Women to the Left, men to the Right. And heaven forbid there is any crossover. These days, young people are floundering in their sex-based political silos wanting different things: girls are still seeking equality and boys miss being the good guys. This isn’t a battle of the sexes — we’re too far apart to fight.
To find the roots of this catastrophic division, let’s take a look at what it’s like to be a young woman looking for men on a dating app. Dive in and you will there find that the feminisation of the public cultural sphere — a response to the cult of toxic masculinity — has divided many men in to defiant and defensive conservatives (bad) and a privileged club of sympathetic male faux-feminists (also bad). Apps have given women the power to shun those who hold the wrong views: “Never kissed a Tory” is a mainstay of girls’ Hinge profiles; “conservative” rarely is.

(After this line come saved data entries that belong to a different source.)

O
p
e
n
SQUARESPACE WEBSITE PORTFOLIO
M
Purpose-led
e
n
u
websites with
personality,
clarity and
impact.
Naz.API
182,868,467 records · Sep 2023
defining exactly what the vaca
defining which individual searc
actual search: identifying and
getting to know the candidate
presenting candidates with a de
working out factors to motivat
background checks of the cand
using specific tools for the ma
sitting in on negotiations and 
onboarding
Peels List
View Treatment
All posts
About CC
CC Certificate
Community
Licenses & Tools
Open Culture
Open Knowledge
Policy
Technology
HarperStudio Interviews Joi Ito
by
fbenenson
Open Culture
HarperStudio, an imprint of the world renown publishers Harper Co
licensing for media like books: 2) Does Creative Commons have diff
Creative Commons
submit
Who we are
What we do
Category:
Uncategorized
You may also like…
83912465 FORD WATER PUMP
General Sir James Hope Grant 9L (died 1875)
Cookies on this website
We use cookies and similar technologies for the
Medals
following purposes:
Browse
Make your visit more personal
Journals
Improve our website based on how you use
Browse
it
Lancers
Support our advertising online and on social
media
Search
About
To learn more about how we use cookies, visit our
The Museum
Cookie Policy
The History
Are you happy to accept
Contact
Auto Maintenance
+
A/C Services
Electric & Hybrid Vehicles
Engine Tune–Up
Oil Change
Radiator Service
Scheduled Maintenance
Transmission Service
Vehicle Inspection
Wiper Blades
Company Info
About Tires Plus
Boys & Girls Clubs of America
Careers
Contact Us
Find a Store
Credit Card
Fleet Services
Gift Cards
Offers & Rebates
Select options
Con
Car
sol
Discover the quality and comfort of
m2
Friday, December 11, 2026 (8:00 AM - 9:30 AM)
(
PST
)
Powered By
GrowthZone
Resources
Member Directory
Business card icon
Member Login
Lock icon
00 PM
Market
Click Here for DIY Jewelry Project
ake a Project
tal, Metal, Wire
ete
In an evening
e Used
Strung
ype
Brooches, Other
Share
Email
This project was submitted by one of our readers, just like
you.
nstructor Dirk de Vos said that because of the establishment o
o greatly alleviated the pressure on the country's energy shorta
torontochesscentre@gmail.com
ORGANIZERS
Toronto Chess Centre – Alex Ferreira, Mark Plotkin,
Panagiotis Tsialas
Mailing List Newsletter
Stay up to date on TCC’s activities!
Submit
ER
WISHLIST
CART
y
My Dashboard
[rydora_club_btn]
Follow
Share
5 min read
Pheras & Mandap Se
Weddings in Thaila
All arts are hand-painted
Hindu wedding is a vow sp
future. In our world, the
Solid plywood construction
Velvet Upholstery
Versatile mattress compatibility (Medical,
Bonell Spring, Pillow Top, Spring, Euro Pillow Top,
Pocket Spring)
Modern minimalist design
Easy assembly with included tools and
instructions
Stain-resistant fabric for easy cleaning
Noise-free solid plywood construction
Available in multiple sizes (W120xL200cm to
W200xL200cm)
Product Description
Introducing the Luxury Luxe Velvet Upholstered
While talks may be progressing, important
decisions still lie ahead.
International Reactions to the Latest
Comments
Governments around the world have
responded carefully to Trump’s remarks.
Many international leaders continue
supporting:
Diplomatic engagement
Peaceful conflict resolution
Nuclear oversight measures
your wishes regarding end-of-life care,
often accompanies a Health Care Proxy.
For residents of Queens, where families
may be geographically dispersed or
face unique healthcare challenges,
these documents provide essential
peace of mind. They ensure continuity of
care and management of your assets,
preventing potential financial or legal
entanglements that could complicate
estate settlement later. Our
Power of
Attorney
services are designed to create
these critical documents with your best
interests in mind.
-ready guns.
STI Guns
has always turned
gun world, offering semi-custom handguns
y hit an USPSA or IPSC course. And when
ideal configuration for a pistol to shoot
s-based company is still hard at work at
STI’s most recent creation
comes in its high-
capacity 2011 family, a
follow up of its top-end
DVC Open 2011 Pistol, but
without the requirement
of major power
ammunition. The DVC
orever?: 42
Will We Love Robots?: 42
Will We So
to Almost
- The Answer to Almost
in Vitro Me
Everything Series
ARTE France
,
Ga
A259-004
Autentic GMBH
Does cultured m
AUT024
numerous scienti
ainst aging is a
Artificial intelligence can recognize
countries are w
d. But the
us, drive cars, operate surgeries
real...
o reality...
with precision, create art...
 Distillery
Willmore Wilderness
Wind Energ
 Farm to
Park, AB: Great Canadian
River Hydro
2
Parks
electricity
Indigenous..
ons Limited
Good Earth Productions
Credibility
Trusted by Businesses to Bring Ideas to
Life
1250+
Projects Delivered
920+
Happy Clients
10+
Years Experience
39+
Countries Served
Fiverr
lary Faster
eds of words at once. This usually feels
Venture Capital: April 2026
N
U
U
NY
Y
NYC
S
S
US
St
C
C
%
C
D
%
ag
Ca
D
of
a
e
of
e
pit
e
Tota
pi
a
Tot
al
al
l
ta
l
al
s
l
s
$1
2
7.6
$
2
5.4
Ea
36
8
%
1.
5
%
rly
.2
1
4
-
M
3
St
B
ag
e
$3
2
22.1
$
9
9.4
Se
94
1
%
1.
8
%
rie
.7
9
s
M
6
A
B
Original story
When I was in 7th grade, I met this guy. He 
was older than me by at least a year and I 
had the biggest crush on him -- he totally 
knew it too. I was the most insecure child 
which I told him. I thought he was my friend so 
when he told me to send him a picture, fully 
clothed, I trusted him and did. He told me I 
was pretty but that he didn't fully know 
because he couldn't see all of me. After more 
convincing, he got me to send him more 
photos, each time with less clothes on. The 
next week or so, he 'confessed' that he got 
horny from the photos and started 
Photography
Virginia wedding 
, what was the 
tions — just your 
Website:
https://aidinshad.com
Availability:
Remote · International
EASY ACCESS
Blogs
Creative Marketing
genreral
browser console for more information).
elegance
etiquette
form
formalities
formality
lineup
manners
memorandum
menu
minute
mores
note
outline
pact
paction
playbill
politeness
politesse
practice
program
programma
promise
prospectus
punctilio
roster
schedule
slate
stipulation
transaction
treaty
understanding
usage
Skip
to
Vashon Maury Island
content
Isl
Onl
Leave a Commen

Let’s remember the reason young women have been handed the power to cancel: we are most meaningfully the victims of rape culture. This has resulted in a selection bias towards Left-wing men partly because we want something in common, but also, rightly or wrongly, because there is a hope that these men will be on board with all the sexual-social protections that come with feminism. In my experience, and in that of a lot of my friends, this has been a false equivalence — but can you really blame young women for going for people less likely to be a threat? Don’t forget that these men are all essentially strangers.
Certainly, it remains the case that, as Margaret Atwood put it, while women fear rape and murder, men fear rejection and ridicule. Perhaps it is this, the bedrock of sex, which lies at the core of young people’s divided politics. But there are two important things to say: first, be warned that how someone votes might not have anything to do with how they will treat you as a woman. Second, a wish not to be cancelled cannot ever engender a harmony between the sexes that will last. Earlier this month, in fact, we heard that young men are no more likely to support the idea of gender equality than men in their 60s. Whatever my generation is doing, it ain’t working.
And, yet, women are setting the tone in dating culture even though it shouldn’t really be our job to educate men on how not to harass or discriminate. A friend and I gave one of the compulsory consent workshops in our second year of university, and part of the session was to go around with a show of hands asking things like “if she has passed out, can she still consent”. The mental gymnastics some freshers, not at uni for five minutes, went through to justify having sex with this hypothetical drunk woman — especially when the people holding the workshops were women — shows the unintended consequences of the politicisation of sex: desperate not be lumped in with nice-guy feminists, not raping someone, like other elements of being a “good lad”, became tied up into a wider question of beliefs, subjectivity, and free discourse.
One of the early hopes of MeToo was that the cultural complicity around rape would be replaced with a critical clarity and honesty. Now, we are at a point where the question “what if she’s lying?” has become the gotcha of choice to undermine the very idea of consent. The sexual divide has only been consolidated. As a result, we aren’t creating male feminists, just men schooled in the right things to say. This compulsory, superficial feminism is distracting us from the more critical, genuinely problematic elements of the men we go out with: whether they are sexually aggressive, whether they are unfaithful, creepy, have repugnant fantasies, or are addicted to porn.